Work instructions:
Report every line of the data where the string "servidoras" appears.

Input:

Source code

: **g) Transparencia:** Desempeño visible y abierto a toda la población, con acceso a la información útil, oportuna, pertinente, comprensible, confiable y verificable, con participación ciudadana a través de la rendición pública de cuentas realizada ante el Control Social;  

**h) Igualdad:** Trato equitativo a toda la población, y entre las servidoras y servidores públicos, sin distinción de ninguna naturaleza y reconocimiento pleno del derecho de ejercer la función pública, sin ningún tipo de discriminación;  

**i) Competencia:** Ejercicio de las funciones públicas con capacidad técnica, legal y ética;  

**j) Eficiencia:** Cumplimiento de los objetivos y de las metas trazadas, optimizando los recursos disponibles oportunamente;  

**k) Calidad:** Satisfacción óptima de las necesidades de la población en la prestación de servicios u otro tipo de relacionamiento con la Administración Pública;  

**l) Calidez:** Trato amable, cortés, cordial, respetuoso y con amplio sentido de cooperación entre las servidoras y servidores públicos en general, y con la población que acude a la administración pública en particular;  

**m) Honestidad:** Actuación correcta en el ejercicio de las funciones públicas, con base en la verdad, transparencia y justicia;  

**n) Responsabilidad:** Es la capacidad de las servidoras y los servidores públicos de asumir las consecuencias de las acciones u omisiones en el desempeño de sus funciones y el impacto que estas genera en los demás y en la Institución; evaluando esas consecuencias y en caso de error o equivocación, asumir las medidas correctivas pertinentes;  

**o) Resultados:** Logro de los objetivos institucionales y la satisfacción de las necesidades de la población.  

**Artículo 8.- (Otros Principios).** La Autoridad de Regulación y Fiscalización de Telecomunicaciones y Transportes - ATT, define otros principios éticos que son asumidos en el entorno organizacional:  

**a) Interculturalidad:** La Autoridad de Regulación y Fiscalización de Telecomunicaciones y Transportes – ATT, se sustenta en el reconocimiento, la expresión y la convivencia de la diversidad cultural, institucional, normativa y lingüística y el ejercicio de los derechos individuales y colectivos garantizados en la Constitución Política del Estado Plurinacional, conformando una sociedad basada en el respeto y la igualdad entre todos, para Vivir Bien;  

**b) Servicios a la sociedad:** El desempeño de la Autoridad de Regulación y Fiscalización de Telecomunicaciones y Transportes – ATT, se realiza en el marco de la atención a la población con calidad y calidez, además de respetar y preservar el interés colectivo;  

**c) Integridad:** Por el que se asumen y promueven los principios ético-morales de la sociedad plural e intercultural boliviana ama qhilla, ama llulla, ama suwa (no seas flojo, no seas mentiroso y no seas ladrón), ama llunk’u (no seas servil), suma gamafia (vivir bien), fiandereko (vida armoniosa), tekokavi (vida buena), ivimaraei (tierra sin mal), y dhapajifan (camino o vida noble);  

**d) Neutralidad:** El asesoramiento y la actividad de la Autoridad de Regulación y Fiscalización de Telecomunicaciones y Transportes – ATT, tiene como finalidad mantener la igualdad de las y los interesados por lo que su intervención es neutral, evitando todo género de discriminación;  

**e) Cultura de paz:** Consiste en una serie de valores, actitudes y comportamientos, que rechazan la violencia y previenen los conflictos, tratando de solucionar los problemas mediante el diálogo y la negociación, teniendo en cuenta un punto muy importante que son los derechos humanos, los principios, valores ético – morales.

Output:
**h) Igualdad:** Trato equitativo a toda la población, y entre las servidoras y servidores públicos, sin distinción de ninguna naturaleza y reconocimiento pleno del derecho de ejercer la función pública, sin ningún tipo de discriminación;  
**l) Calidez:** Trato amable, cortés, cordial, respetuoso y con amplio sentido de cooperación entre las servidoras y servidores públicos en general, y con la población que acude a la administración pública en particular;  
**n) Responsabilidad:** Es la capacidad de las servidoras y los servidores públicos de asumir las consecuencias de las acciones u omisiones en el desempeño de sus funciones y el impacto que estas genera en los demás y en la Institución; evaluando esas consecuencias y en caso de error o equivocación, asumir las medidas correctivas pertinentes;  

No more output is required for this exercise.